The museum, which features contemporary works by artists with African heritage, will move into the nearby BAM South building — named for but not owned by the Brooklyn Academy of Music — that is currently under construction at Lafayette Street and Flatbush Avenue. The new space will be more than three times the size of its current home at Hanson Place and S. Portland Avenue, allowing the institution to make its art accessible to more Brooklynites by adding staff, classrooms, and gallery space so it can show multiple exhibitions at once, Bartlett said.
“This is really going to give us a space that will allow us to take art into the community and not be an ivory tower elite by any means,” he said.
The art repository will share the lower levels of the 32-story tower with African diaspora performing arts organization 651 Arts, a new branch of the Brooklyn Public Library, and a new Brooklyn Academy of Music cinema.
The new building is only five blocks from the museum’s current home, but the move will bring it into the heart of the so-called Brooklyn Cultural District — a nebulous zone of arts organizations and theaters anchored by the Brooklyn Academy of Music at Lafayette Avenue and Ashland Place. Bartlett said he is excited for the institution to get to know its future neighbors in what he hopes will become the new centerpiece of the area.
“We are really looking forward to growing partnerships but also collectively being part of the whole area,” he said. “The building will be a central hub and focal point of this growing cultural district.”

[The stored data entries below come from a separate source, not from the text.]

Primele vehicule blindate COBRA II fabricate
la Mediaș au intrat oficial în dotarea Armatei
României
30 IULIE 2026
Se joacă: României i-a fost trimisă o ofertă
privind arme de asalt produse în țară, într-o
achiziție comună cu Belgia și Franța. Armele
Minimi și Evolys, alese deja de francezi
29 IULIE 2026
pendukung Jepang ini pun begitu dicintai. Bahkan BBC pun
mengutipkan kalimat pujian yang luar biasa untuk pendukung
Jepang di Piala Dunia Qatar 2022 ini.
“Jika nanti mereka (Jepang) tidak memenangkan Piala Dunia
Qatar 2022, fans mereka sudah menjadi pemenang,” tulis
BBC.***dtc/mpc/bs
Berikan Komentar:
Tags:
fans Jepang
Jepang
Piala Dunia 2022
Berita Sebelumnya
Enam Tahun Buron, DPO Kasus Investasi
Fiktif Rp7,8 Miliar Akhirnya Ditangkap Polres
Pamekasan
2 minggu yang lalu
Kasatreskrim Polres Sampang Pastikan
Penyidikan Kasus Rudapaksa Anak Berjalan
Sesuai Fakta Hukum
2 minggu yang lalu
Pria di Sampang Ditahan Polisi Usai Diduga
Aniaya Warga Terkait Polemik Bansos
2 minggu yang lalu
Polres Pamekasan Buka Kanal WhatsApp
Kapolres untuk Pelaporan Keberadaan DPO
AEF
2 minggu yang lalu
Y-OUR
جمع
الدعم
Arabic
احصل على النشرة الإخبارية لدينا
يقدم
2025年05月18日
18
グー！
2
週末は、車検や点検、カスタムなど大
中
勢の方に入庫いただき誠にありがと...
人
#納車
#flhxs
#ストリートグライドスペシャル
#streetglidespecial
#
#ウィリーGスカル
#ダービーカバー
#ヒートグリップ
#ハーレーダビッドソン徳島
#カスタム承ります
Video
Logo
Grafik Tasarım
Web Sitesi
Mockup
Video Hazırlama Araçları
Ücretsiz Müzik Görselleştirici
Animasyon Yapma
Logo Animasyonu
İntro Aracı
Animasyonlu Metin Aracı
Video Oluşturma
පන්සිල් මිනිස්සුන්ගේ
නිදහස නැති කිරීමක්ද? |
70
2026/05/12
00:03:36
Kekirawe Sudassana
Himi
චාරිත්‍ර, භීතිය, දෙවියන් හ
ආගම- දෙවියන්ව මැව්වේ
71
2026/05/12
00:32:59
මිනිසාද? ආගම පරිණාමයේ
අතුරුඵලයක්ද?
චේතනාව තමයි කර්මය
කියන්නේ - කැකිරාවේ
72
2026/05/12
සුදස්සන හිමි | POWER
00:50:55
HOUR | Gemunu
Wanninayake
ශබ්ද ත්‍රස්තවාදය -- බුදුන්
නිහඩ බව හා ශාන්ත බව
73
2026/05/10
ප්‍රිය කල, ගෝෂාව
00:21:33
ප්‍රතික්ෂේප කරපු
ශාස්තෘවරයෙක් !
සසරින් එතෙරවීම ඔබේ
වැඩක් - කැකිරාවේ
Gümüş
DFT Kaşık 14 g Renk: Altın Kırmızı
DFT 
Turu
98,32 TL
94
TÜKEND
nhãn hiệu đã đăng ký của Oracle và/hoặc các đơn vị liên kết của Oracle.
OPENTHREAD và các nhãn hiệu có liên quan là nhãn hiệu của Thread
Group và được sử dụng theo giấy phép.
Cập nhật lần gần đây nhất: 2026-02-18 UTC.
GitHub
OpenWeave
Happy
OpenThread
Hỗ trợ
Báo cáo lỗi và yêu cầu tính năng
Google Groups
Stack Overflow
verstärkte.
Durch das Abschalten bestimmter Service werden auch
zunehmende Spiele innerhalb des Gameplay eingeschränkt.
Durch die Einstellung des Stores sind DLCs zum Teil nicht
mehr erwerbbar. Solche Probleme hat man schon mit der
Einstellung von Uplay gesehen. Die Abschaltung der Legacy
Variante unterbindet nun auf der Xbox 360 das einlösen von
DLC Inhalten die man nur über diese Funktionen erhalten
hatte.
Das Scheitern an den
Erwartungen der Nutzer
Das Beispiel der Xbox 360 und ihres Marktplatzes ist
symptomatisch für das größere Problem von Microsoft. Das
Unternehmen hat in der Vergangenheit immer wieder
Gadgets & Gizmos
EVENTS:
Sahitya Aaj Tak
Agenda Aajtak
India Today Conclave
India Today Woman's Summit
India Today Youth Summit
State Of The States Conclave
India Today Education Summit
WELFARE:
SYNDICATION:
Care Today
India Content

Now-Councilwoman Laurie Cumbo (D–Fort Greene) founded the Museum of Contemporary African Diasporan Arts in a Bedford-Stuyvesant brownstone in 1999, and moved it to its current Fort Greene location in 2006. She handed the reins of the institution over to Bartlett in 2012 when she decided to run for office.
Last year, Cumbo gave $1.4 million of her $5.8 million capital fund — her largest single allocation — to the museum to help pay for its move and expansion, according to Capital New York. The city also allocated another $1.4 million to the reported $9-million project.